Segment Start: Material provided

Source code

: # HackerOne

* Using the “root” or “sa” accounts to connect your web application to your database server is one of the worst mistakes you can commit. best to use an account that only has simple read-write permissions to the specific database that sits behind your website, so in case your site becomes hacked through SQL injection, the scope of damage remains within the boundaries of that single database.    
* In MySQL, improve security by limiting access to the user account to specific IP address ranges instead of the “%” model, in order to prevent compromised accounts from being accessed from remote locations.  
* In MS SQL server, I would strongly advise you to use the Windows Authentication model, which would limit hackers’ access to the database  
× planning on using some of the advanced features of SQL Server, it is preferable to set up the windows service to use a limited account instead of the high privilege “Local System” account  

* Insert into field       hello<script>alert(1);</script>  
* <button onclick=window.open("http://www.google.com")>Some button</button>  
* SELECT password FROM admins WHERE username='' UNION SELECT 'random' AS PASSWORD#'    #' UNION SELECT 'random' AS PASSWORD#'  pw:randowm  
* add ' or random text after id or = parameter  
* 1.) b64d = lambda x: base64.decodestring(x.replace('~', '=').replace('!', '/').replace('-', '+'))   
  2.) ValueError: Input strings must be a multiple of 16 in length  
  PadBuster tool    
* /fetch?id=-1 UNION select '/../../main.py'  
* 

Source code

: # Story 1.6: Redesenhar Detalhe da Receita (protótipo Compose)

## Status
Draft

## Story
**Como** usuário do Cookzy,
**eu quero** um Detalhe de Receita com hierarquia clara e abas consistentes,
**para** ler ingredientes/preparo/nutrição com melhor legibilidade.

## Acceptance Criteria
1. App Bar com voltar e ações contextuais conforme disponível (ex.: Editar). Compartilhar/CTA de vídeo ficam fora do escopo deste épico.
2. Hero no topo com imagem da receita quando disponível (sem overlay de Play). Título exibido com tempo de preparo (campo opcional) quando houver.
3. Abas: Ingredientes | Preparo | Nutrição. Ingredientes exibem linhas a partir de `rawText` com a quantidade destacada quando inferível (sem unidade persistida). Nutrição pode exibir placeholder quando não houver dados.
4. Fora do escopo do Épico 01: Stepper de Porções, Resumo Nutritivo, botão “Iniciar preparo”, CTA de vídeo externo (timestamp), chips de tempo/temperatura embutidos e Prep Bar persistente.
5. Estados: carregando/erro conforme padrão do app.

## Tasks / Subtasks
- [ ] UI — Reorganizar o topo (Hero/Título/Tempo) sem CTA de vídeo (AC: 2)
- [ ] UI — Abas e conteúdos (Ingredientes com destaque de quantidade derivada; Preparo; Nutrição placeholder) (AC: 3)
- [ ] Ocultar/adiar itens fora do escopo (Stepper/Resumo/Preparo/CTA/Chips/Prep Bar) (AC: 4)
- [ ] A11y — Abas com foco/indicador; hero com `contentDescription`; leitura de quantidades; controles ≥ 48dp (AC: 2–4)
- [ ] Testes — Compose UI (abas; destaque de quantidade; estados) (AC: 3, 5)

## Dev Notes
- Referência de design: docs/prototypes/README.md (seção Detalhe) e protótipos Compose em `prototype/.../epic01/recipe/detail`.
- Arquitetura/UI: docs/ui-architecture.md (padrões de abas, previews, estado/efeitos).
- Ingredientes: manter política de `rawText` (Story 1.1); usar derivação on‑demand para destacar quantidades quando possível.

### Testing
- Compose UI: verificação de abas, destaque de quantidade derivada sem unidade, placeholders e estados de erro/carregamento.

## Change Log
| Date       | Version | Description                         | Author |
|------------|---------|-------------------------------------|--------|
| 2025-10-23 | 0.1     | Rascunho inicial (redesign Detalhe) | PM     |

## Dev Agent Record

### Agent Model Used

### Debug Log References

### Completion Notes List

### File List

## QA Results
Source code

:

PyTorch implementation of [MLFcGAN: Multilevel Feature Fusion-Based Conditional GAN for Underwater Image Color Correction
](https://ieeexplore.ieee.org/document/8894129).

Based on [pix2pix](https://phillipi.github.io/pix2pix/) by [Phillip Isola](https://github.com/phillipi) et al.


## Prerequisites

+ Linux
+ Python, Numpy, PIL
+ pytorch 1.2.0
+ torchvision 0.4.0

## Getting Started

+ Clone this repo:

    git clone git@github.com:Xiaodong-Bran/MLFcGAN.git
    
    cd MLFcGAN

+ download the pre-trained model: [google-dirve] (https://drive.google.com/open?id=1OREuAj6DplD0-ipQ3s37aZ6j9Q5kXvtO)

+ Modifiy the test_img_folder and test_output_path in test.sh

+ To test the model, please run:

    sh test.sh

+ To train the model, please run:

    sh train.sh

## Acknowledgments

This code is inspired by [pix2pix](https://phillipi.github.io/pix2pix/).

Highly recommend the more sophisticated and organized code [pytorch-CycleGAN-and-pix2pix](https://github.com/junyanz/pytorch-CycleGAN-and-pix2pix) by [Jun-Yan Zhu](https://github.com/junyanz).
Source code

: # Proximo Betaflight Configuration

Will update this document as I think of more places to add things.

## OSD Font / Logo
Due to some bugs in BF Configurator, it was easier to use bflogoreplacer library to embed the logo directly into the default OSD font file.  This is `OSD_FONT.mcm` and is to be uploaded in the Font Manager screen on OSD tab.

Segment End: Material provided

▶ **Work request**:
Among the records above, find each line containing the string "Título" and copy it.

▶ **Result of the exercise**:
2. Hero no topo com imagem da receita quando disponível (sem overlay de Play). Título exibido com tempo de preparo (campo opcional) quando houver.
- [ ] UI — Reorganizar o topo (Hero/Título/Tempo) sem CTA de vídeo (AC: 2)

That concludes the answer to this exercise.